これからの社会を生き延びるには、なにが必要なのか

瀧本哲史『僕は君たちに武器を配りたい』(講談社)

今月の1位は『僕は君たちに武器を配りたい』でした。2019年8月10日、エンジェル投資家であり京都大学でも教鞭をとっていた瀧本哲史氏が亡くなりました。47歳という若さでした。

本書は、2011年に出版された、瀧本氏の代表作のひとつ。まさに資本主義という戦場を生き延びるための「武器」そのものと言えます。これからの社会を生き延びるには、既存の枠組みの中で努力するのではなく、資本主義のルールをしっかり理解したうえで、アクションしなければならない――瀧本氏はそう説きました。そしてそのためには、自らの教養を深めていくことが不可欠です。

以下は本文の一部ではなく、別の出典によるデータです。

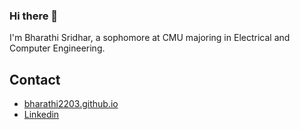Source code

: ### Hi there 👋

I'm Bharathi Sridhar, a sophomore at CMU majoring in Electrical and Computer Engineering. 


## Contact
- [bharathi2203.github.io](https://bharathi2203.github.io/)
- [Linkedin](https://www.linkedin.com/in/b-sridhar)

教養とは古臭い選書リストを眺めることではなく、自分が見知らぬ地平を探求していく過程からしか得られません。本書で得られた「武器」を携え、真新しい場所を積極的に切り開いていける人が1人でも多くなることを、きっと瀧本氏も望まれていることでしょう。

2020年の5G元年にどう備えるのか

亀井卓也『5Gビジネス』(日経文庫)

第2位にランクインしたのは『5Gビジネス』です。2020年は日本にとって5G(第5世代移動システム)元年となります。4Gから5Gへ移行することは、一般的には通信速度アップのための施策として認識されています。しかしそれは5Gの一側面にすぎません。5Gは私たちのライフスタイルそのものを大きく変える可能性を秘めており、あらゆる分野に新たなビジネスチャンスをもたらすでしょう。

本書は5Gという技術そのものを解説するだけでなく、消費者やビジネスに与える影響についても解説した、まさに「5Gビジネス」の入門書です。5Gのもたらすメリットだけでなく、プライバシー情報を抱えるリスクや、都市と地方でのデジタル格差の拡大など、憂慮するべき点についても紹介されています。これからのビジネス環境の変化に関心を持っている人であれば、一度は目を通しておくことをおすすめします。